In this classic sticky-rice western, Jackie Chan finds himself locked up, stressed out and desperate. The year is 1881, and Chinese princess Lucy Liu has been kidnapped in Nevada. Imperial guardsman Chan)has set off to the wild west to rescue her. After hitting it off (literally) Jackie and gunslinger Roy (Owen Wilson) find themselves behind bars.
Ancient Chinese teachings dictate that urinating on fabric will strengthen it, and Jackie is able to enact a brilliant escape using a shirt, a wooden stick and, you guessed it, wee. But is this possible? Our two presenters are determined to find out.
To repeat the jail breaking feat, our hosts, being of a somewhat delicate constitution, don’t want to use their own urine, so they construct some using chemicals and household ingredients.
As you can see urine is 95% water, so what effect does water have on the strength of cotton?

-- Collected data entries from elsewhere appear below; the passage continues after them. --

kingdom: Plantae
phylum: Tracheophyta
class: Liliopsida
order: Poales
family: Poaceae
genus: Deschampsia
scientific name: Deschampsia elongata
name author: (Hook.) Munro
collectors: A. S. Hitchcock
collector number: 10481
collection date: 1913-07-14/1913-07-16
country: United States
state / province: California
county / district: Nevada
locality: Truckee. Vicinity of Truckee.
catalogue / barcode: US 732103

Cotton is 99% pure cellulose. Cellulose molecules form long strands that repeat, forming the fibre that makes up cotton.
Cotton is actually stronger wet than dry. This occurs because the hydrogen atoms in the water create extra bonds with those of the cellulose.
Cotton cellulose has a high degree of polymerization and a high degree of crystallinity.

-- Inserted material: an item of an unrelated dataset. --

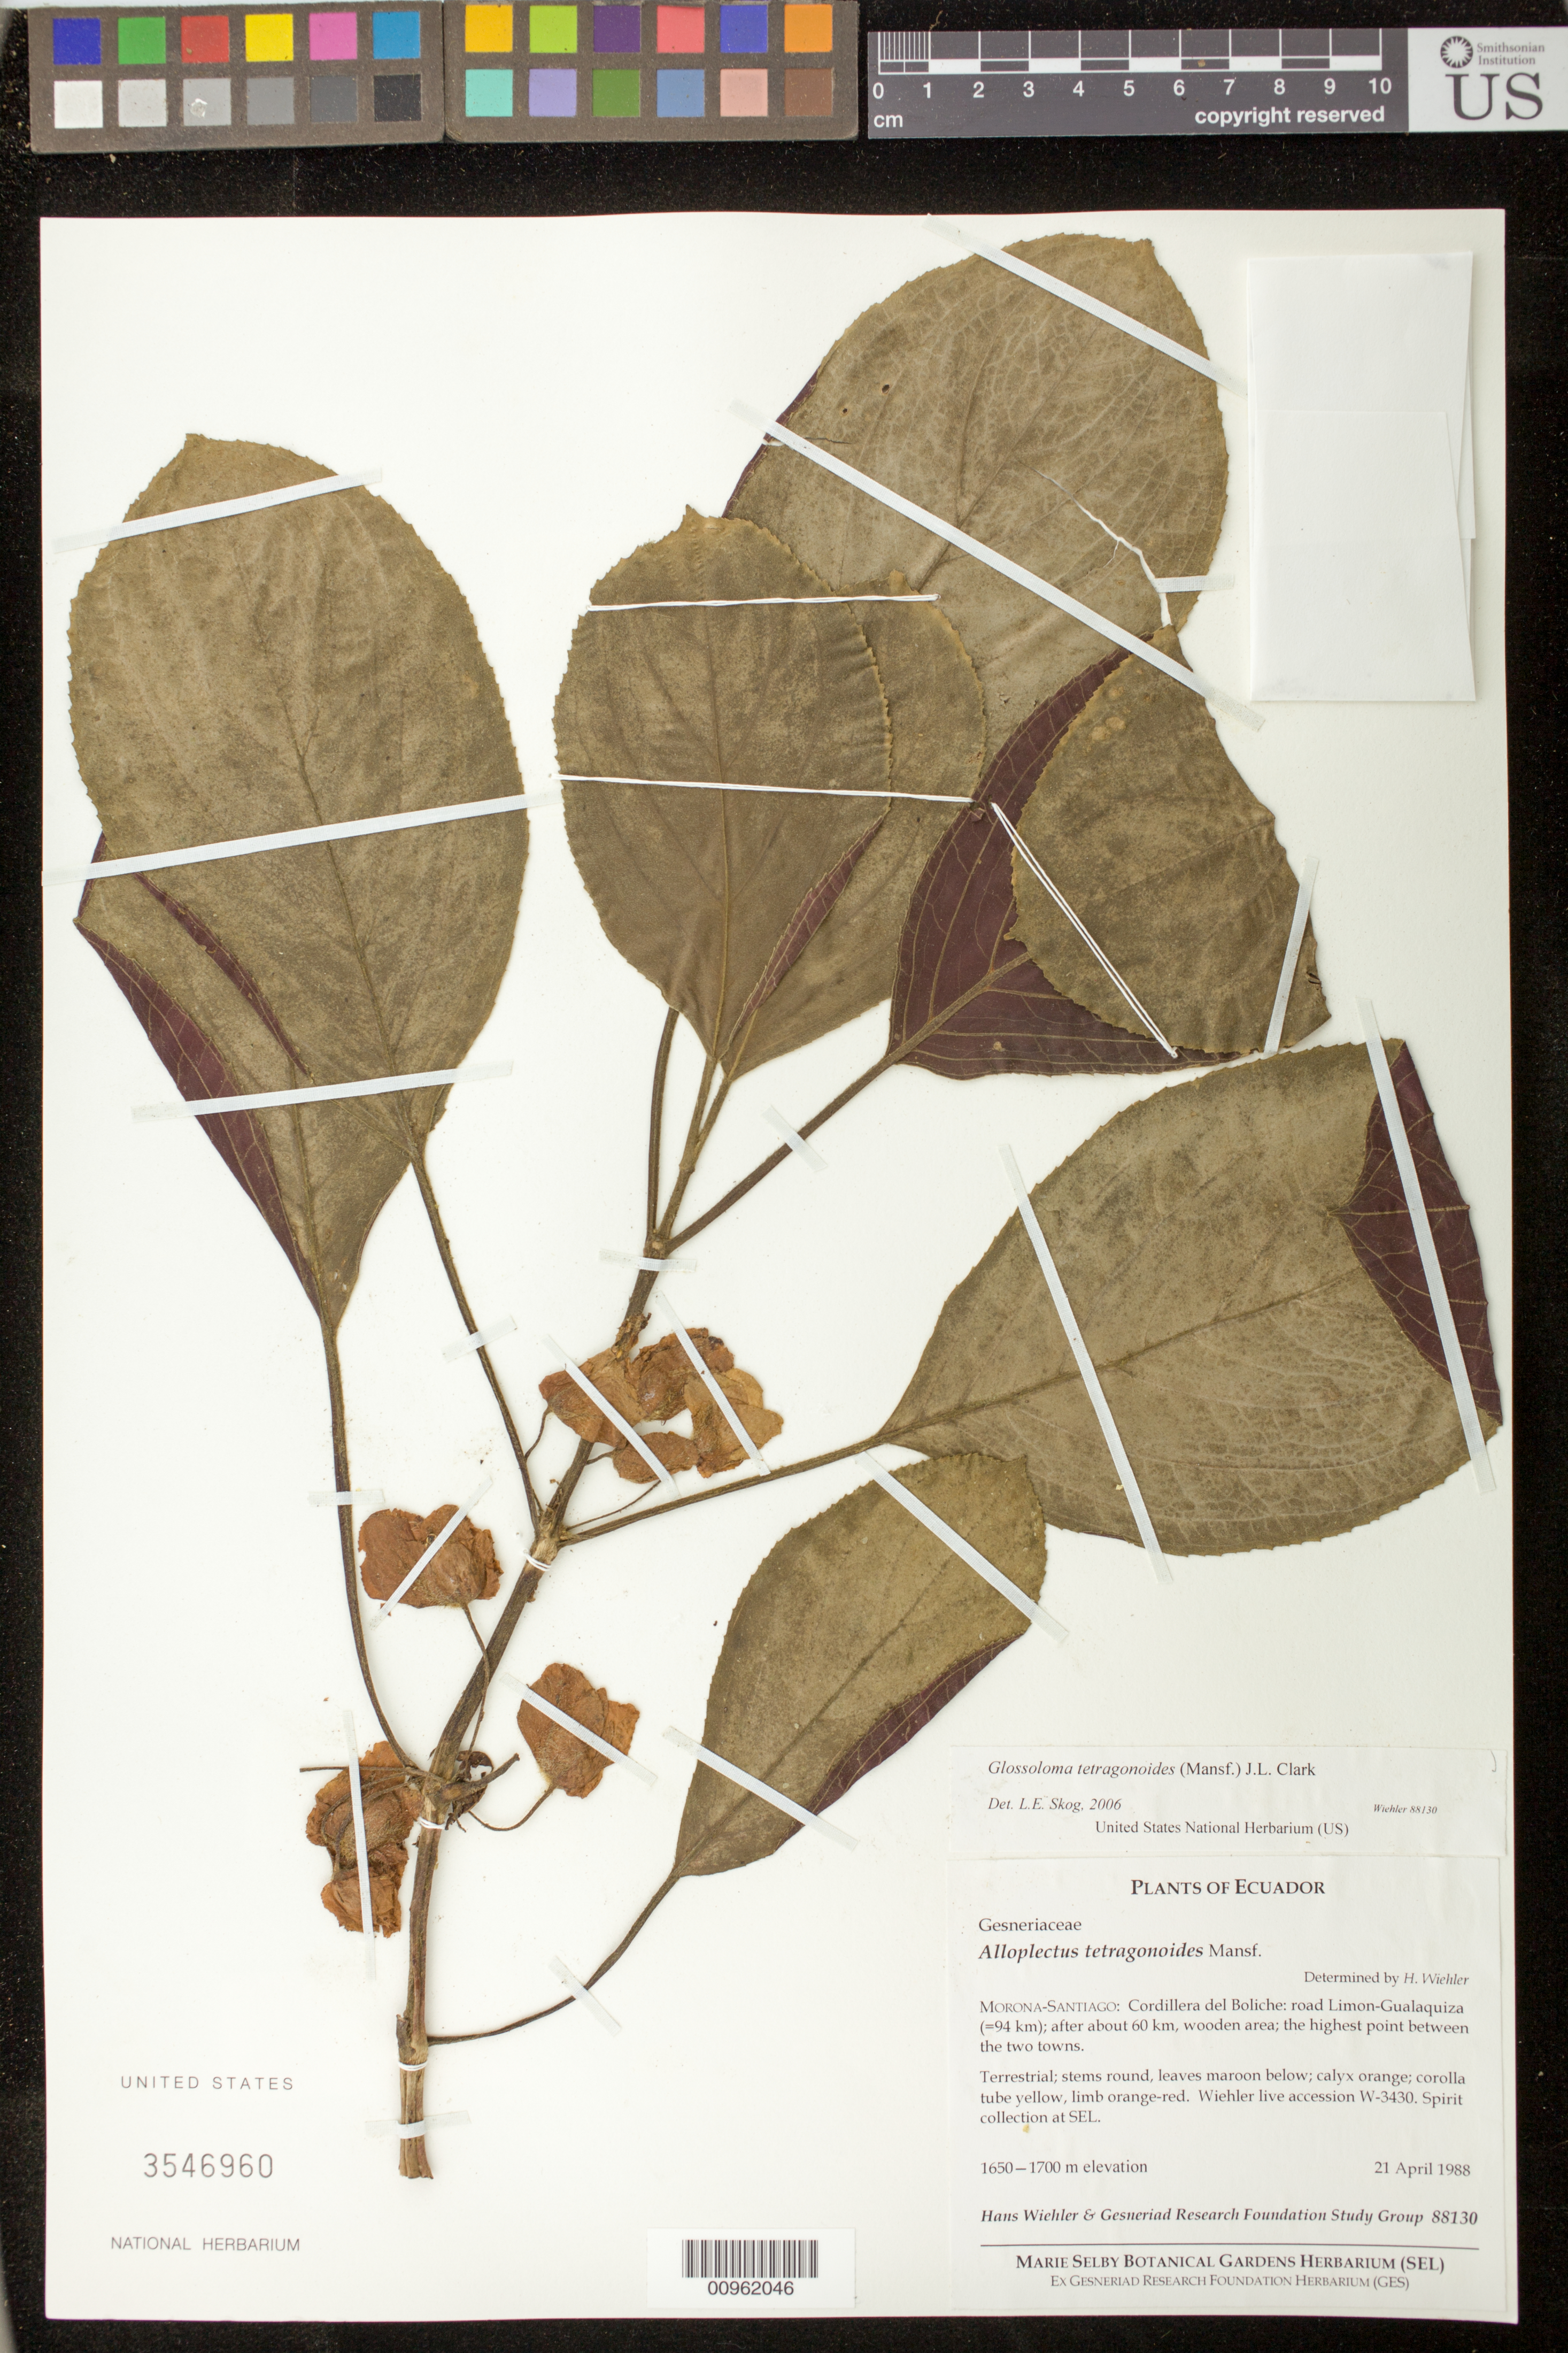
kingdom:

Crystallinity means that the fibre molecules are closely packed and parallel to one another.
The higher the crystallinity and polymerization in polymers, the stronger they tend to be. The cellulose chains within the cotton fibres are held in place by hydrogen bonding. These hydrogen bonds occur between the hydroxyl groups of adjacent molecules and are more prevalent between the parallel, closely packed molecules in the crystalline areas of the fibre. When the cotton is wet, the water present forms additional hydrogen bonds increasing the strength of the cotton.
What makes cotton different from most material made up of cellulose is that the crystallinity in the fibre increases the strength the wetter it becomes. In other material primarily made up of cellulose, like paper, the strength decreases when it becomes wet.
This can be explained in terms of intermolecular hydrogen bonding between cellulose chains and their degree of crystallinity. Hydrogen bonds occur between the hydroxyl groups of adjacent molecules and are more prevalent between the parallel, closely packed molecules in the crystalline areas of the fibre. When the cotton is wet, the water present forms additional hydrogen bonds within the crystalline areas, increasing the strength of the cotton.
The extra hydrogen bonding occurs not only along the cellulose chains, increasing their longitudinal strength, but between them as well, creating an overall stronger structure.
So Jackie Chan was right, cotton is stronger when wet. But merely having a wet shirt isn’t the only reason that Jackie Chan manages to break out of jail. The secret is also in his method.
Chan ties his shirt around the steel bars, places a wooden stick as a handle/lever and turns the handle to bend the bars-amazing! All this is with good old muscle power, so why does this work? We can’t bend steel with our bare hands (well most of us can’t!)
The wooden handle acts as a lever multiplying Chan’s muscle power.
For the steel bars to bend, the force exerted by the cloth needs to exceed the bending strength of the steel, the turning point will be when the forces are equal.
Because a is smaller than b, the muscle power (MP) required applied to the wooden stick (lever) will be a fraction (a/b) of that required to bend the steel bars with your bare hands.
Muscle power (MP) = an average man can lift at least half his own body weight, a fit man can do chin-ups and lift his entire weight.
We will assume Chan is fit and weighs about 70kg. To lift himself the force he is exerting to overcome gravity (approx 10 metres/second squared) is approx. 700 Newtons (mass x gravity = force).
We will assume he can apply the same force to the wooden stick. Now we need to consider a divided by b.
The radius of our knot will be approximately 3cm and the length of our wooden stick is 60cm (half b is 30cm), therefore a/b is 0.1. By calculation the force we can apply is 7000N. This is equivalent to the weight of a small car or heavy motorbike, which should be enough to bend our mild steel bar. Because the bars are reasonably long, they are also easy to bend. If the bars were shorter, Jackie may have had more of a problem escaping.
So Jackie Chan could indeed have escaped from jail, a bit of science to remember if you ever get into a pickle yourself.